Healing with Onnie
Onnie is a Labrador Retriever in Mexico who was trained to provide therapeutic support to children, adolescents, the elderly, and people with disabilities. Animal-assisted psychotherapy helps people express their emotions and solidify trust in their psychotherapist. “There are people with complex trauma who cannot say, ‘Today I am very sad,’ but can say, ‘Today Onnie looks sad,’” said MSF psychologist Alicia de la Rosa.
An open home amid war
Natalia Chorna and Valeriy Chorny allowed MSF to use their home in Posad-Pokrovske, a village in Ukraine’s Kherson region, for consultations in late 2022. We visited them again in 2023. “There was no network, so it was very difficult for us to contact Natalia," said Robin Ehret, MSF project coordinator. "At some point we managed to reach her. She said, ‘To find me, I will put fire on some tires in the village.’ This worked very well.”
Dancing at Rusayo camp
Women gather in the morning for dancing and music at Rusayo camp, DRC. MSF has several projects in the camp, including building water and sanitation facilities, providing care for survivors of sexual violence, and free-of-charge health care.
Folktales for Rohingya children
Rohingya refugee children in Cox’s Bazaar, Bangladesh, take part in the creation of a mural illustrating a kyssa, a Rohingya folktale. The activity aims to reconnect children with their Rohingya identity six years after being displaced from Myanmar.
A first-born in Amacuro
Adelia, 18, is a member of the Warao indigenous community in Delta Amacuro state, Venezuela, to whom health care is largely inaccessible. To give birth, she planned to visit the wisirato, a spiritual healer and purveyor of traditional medicine, but when the labor pains began, they were so strong it frightened her. She and her mother paddled two hours by boat to MSF’s outpatient clinic in Nabasunka, where she gave birth to her first child, Antonio.
Surviving the stigma of noma
Mohammadu Usman is a survivor of noma, a preventable tropical disease that can cause disfiguring injuries to the skin and bones of the face.

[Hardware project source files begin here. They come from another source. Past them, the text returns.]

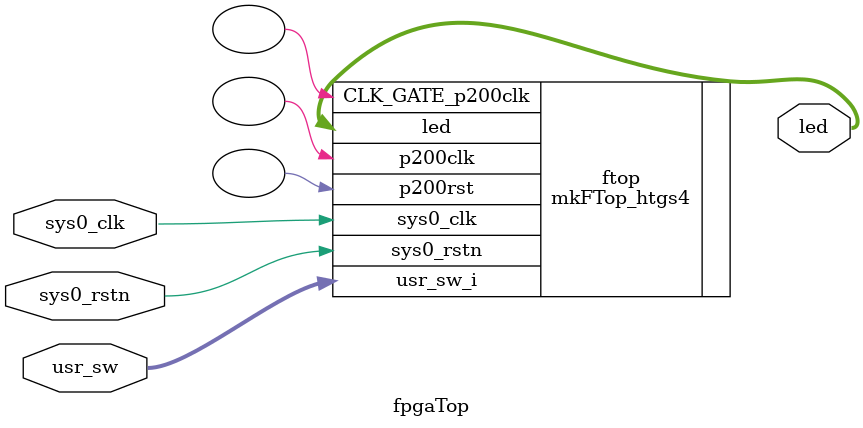
<source format=v>

module fpgaTop (
  input  wire         sys0_clk,      // 200 MHz free-running
  input  wire         sys0_rstn,     // External active-low reset 

  //input  wire         pcie_clk,       // PCIe Clock
  //input  wire         pcie_rstn,      // PCIe Reset
  //input  wire [ 7:0]  pcie_rx,        // PCIe lanes...
  //output wire [ 7:0]  pcie_tx,
  input  wire [ 7:0]  usr_sw,         // dip-switches
  output wire [ 7:0]  led             // leds
);

// Instance and connect mkFTop...
 mkFTop_htgs4 ftop (
  .sys0_clk         (sys0_clk),
  .sys0_rstn        (sys0_rstn),
  //.pcie_clk          (pcie_clk),
  //.pcie_rstn         (pcie_rstn),
  //.pcie_rx_i         (pcie_rx),
  //.pcie_tx           (pcie_tx),
  .usr_sw_i         (usr_sw),
  .led              (led),
  .p200clk          (),
  .CLK_GATE_p200clk (),
  .p200rst          ()
);

endmodule

</source>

After receiving treatment at the MSF-supported Sokoto Noma Hospital in Nigeria, he now works at the facility. After two rounds of surgery and a long course of treatment, he has a new outlook: “I can go anywhere now, and I don’t feel ashamed.”
A child walks after malnutrition
Paulina Cassombu's daughter, Rosa, walked again after MSF teams in Angola treated her for severe malnutrition. Her treatment included psycho-stimulation to regain mobility.

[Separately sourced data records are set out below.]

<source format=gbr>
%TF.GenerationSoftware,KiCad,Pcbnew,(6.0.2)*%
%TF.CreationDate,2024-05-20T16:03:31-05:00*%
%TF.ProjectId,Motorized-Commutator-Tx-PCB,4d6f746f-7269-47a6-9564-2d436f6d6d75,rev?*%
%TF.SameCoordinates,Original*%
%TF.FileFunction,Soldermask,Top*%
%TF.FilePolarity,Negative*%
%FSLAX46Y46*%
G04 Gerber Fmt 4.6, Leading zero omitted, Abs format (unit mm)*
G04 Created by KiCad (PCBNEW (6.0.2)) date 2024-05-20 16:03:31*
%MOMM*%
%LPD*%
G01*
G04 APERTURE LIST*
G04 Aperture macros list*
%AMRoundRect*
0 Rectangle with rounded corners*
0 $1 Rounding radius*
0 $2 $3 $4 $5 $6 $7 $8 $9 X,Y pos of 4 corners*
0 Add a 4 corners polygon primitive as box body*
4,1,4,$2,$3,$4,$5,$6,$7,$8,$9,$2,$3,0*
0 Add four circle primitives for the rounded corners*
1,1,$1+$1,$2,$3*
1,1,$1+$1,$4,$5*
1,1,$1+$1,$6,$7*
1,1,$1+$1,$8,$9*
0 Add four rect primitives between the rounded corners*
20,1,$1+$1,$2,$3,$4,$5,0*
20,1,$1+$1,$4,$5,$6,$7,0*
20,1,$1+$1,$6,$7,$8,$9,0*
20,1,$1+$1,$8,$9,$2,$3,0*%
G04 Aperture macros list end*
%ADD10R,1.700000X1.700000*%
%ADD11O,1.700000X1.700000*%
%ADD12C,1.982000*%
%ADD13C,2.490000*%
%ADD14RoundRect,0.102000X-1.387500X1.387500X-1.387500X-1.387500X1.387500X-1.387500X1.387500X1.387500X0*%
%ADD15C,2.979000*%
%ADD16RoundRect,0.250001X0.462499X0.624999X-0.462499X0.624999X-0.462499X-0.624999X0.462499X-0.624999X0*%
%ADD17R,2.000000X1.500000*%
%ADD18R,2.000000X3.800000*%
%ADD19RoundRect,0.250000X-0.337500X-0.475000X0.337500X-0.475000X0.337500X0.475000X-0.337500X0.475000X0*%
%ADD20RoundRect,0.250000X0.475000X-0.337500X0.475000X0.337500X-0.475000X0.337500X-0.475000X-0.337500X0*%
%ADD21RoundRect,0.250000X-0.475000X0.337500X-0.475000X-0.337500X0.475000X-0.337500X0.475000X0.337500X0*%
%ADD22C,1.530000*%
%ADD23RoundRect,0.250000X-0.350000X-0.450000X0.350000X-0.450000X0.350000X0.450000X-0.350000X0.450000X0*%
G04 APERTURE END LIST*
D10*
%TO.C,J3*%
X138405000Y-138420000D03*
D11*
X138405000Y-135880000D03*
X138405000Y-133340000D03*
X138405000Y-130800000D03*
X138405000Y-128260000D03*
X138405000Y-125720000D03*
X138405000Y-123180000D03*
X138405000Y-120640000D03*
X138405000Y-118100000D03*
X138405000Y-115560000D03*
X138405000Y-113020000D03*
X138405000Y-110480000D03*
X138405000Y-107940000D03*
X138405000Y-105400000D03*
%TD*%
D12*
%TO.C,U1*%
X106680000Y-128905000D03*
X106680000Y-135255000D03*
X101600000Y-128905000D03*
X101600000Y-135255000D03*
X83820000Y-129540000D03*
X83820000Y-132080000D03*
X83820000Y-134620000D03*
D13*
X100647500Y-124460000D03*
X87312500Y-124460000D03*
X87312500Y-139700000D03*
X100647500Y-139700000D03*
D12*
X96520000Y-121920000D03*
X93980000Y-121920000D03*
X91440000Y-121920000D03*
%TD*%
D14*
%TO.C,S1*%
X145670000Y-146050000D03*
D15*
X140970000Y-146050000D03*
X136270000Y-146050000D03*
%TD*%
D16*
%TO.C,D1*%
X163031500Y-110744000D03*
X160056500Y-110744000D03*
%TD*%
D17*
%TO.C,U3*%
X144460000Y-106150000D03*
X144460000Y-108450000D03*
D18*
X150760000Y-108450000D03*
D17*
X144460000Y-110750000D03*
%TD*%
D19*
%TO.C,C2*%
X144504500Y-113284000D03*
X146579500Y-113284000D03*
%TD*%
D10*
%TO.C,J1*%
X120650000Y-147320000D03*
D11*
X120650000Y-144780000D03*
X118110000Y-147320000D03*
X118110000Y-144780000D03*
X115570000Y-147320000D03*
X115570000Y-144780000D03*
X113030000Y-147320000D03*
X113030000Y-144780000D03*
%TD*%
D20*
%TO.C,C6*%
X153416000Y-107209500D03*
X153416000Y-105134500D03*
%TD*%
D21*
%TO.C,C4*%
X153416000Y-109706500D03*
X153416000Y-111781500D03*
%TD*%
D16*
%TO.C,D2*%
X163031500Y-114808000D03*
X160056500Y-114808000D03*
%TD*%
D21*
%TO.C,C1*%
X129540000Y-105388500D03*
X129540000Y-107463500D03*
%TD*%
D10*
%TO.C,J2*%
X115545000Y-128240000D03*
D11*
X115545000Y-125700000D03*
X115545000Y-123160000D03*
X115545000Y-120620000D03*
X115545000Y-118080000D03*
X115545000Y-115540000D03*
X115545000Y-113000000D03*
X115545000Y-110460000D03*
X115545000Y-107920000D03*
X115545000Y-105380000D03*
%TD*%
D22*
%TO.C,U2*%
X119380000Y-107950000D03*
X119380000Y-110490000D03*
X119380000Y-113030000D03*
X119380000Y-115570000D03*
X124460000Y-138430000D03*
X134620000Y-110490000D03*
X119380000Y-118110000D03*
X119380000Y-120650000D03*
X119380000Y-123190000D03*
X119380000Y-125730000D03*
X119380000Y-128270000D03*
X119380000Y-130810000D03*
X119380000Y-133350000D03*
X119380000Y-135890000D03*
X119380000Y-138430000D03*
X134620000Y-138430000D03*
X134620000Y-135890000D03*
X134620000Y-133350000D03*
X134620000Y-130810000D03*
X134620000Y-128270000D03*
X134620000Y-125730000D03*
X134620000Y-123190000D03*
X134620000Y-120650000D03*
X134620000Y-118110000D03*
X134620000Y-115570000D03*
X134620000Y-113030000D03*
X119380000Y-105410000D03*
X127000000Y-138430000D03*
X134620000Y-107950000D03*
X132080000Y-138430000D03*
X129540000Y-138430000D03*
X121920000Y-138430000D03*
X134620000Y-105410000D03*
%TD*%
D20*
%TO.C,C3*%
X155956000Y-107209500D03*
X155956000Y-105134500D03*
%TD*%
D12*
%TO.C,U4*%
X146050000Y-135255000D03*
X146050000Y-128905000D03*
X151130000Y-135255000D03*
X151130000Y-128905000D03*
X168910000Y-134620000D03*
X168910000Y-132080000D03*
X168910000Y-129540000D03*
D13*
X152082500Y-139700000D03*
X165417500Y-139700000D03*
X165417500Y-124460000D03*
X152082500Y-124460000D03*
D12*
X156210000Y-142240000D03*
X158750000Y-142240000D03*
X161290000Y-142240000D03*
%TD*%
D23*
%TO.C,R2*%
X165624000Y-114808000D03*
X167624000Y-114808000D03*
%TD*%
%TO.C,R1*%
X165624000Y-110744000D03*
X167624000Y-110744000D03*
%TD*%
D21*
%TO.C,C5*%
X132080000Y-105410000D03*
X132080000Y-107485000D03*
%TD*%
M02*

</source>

"If a child is hospitalized for a long time due to severe malnutrition, they can lose some physical and cognitive capacities," said Isabel Zua, an MSF psychologist. "When I see that the sessions I do are helping a child to walk again, for example, from the bottom of my heart, it's better than a salary."

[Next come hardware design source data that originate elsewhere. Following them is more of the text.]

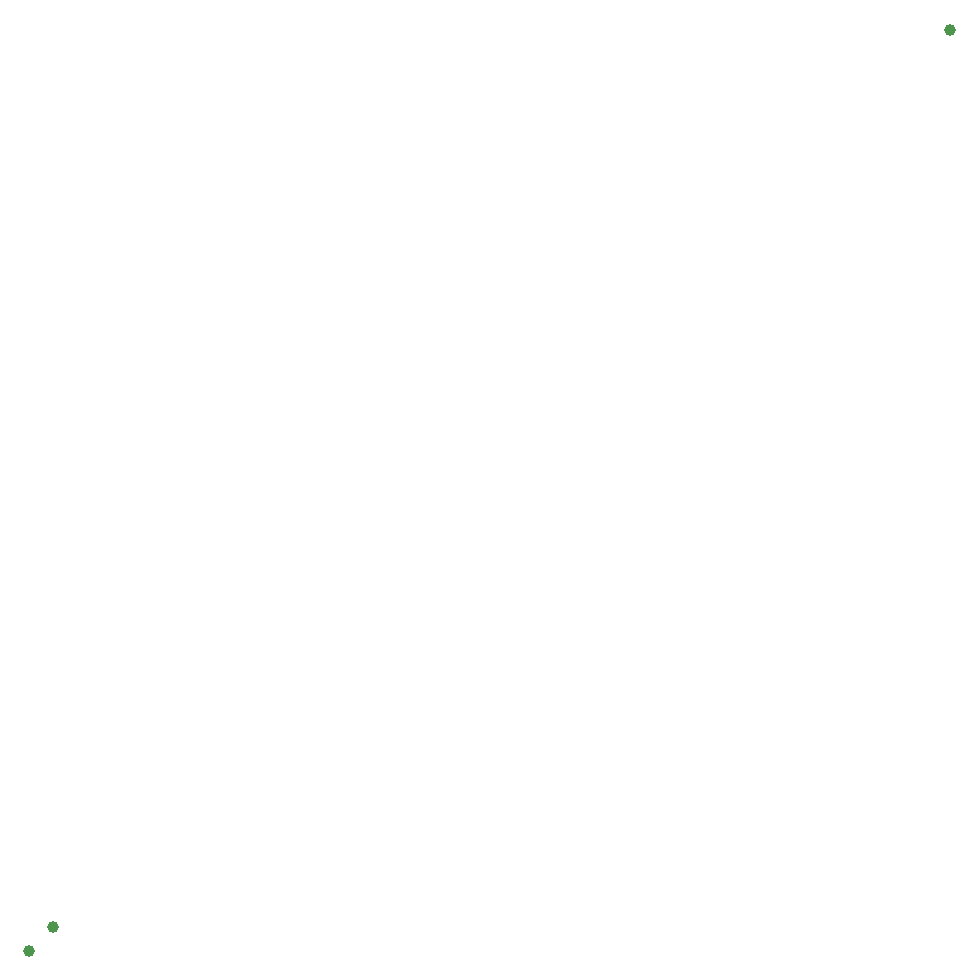
<source format=gbr>
G04 Examples for testing time performance of Gerber parsers*
%FSLAX26Y26*%
%MOMM*%
%ADD10C,1*%
%LPD*%
D10*
X0Y0D03*
X78000000Y78000000D03*
X2000000Y2000000D03*
M02*

</source>
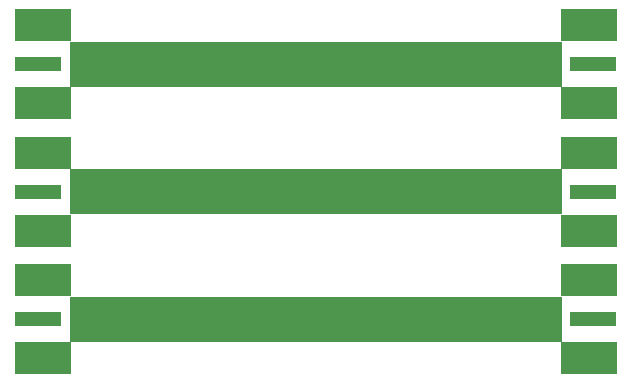
<source format=gbr>
G04 EAGLE Gerber RS-274X export*
G75*
%MOMM*%
%FSLAX34Y34*%
%LPD*%
%INSoldermask Top*%
%IPPOS*%
%AMOC8*
5,1,8,0,0,1.08239X$1,22.5*%
G01*
%ADD10R,4.699000X2.667000*%
%ADD11R,3.937000X1.143000*%
%ADD12C,0.630200*%

G36*
X462285Y253999D02*
X462285Y253999D01*
X462285Y254000D01*
X462285Y292100D01*
X462281Y292105D01*
X462280Y292105D01*
X45720Y292105D01*
X45715Y292101D01*
X45715Y292100D01*
X45715Y254000D01*
X45719Y253995D01*
X45720Y253995D01*
X462280Y253995D01*
X462285Y253999D01*
G37*
G36*
X462285Y146049D02*
X462285Y146049D01*
X462285Y146050D01*
X462285Y184150D01*
X462281Y184155D01*
X462280Y184155D01*
X45720Y184155D01*
X45715Y184151D01*
X45715Y184150D01*
X45715Y146050D01*
X45719Y146045D01*
X45720Y146045D01*
X462280Y146045D01*
X462285Y146049D01*
G37*
G36*
X462285Y38099D02*
X462285Y38099D01*
X462285Y38100D01*
X462285Y76200D01*
X462281Y76205D01*
X462280Y76205D01*
X45720Y76205D01*
X45715Y76201D01*
X45715Y76200D01*
X45715Y38100D01*
X45719Y38095D01*
X45720Y38095D01*
X462280Y38095D01*
X462285Y38099D01*
G37*
D10*
X485140Y90170D03*
X485140Y24130D03*
D11*
X488950Y57150D03*
D12*
X496570Y96520D03*
X471170Y96520D03*
X496570Y17780D03*
X471170Y17780D03*
X483870Y17780D03*
X483870Y96520D03*
D10*
X22860Y24130D03*
X22860Y90170D03*
D11*
X19050Y57150D03*
D12*
X11430Y17780D03*
X36830Y17780D03*
X11430Y96520D03*
X36830Y96520D03*
X24130Y96520D03*
X24130Y17780D03*
D10*
X22860Y132080D03*
X22860Y198120D03*
D11*
X19050Y165100D03*
D12*
X11430Y125730D03*
X36830Y125730D03*
X11430Y204470D03*
X36830Y204470D03*
X24130Y204470D03*
X24130Y125730D03*
D10*
X485140Y198120D03*
X485140Y132080D03*
D11*
X488950Y165100D03*
D12*
X496570Y204470D03*
X471170Y204470D03*
X496570Y125730D03*
X471170Y125730D03*
X483870Y125730D03*
X483870Y204470D03*
D10*
X22860Y240030D03*
X22860Y306070D03*
D11*
X19050Y273050D03*
D12*
X11430Y233680D03*
X36830Y233680D03*
X11430Y312420D03*
X36830Y312420D03*
X24130Y312420D03*
X24130Y233680D03*
D10*
X485140Y306070D03*
X485140Y240030D03*
D11*
X488950Y273050D03*
D12*
X496570Y312420D03*
X471170Y312420D03*
X496570Y233680D03*
X471170Y233680D03*
X483870Y233680D03*
X483870Y312420D03*
M02*

</source>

Maternal health returns to Port-à-Piment
A band plays at the reopening of a maternal health clinic in Port-à-Piment, Haiti, which had been destroyed in the 2021 earthquake. MSF rebuilt and upgraded the facility, restoring access to maternal care for 250,000 people in the community.
A chance at life with HIV/AIDS
“In 2001, when the counselor said ART [antiretroviral therapy] could prolong my life, I thought it would be two to three years. But here I am, 22 years later,” said Fred Minandi. Now 63, he was the fourth patient to receive ART as part of MSF’s HIV/AIDS project in Chiradzulu district, Malawi.
Maternal care in Bamyan province
Naqiba, 19, delivered her second child at an MSF-supported health facility in Bamyan province, Afghanistan. Afghan women experience massive barriers to accessing care due to gender-based restrictions on their freedom of movement and their ability to work and study under Taliban rule. In Bamyan, it is estimated that over 40 percent of new mothers delivered their babies at home without professional assistance in 2022.
Inclusivity for LGBTQ asylum seekers
“I feel that I belong to a community for the first time in my life," says Yuli*, an asylum seeker from Cuba and an MSF patient in Greece. As a Black transgender woman, her journey to safety was particularly dangerous. Once she reached Greece, she received inclusive care at an MSF clinic
Migration, through children's eyes
"I pray to God that I will cross the border and be with my dad there. That I can go to the United States ... and be happy there." In June, MSF and ¡Hola! Combo presented Little Birds, a short animated documentary featuring the stories of seven children living at the Senda de Vida shelter in Reynosa, Mexico, where MSF provides physical and mental health care.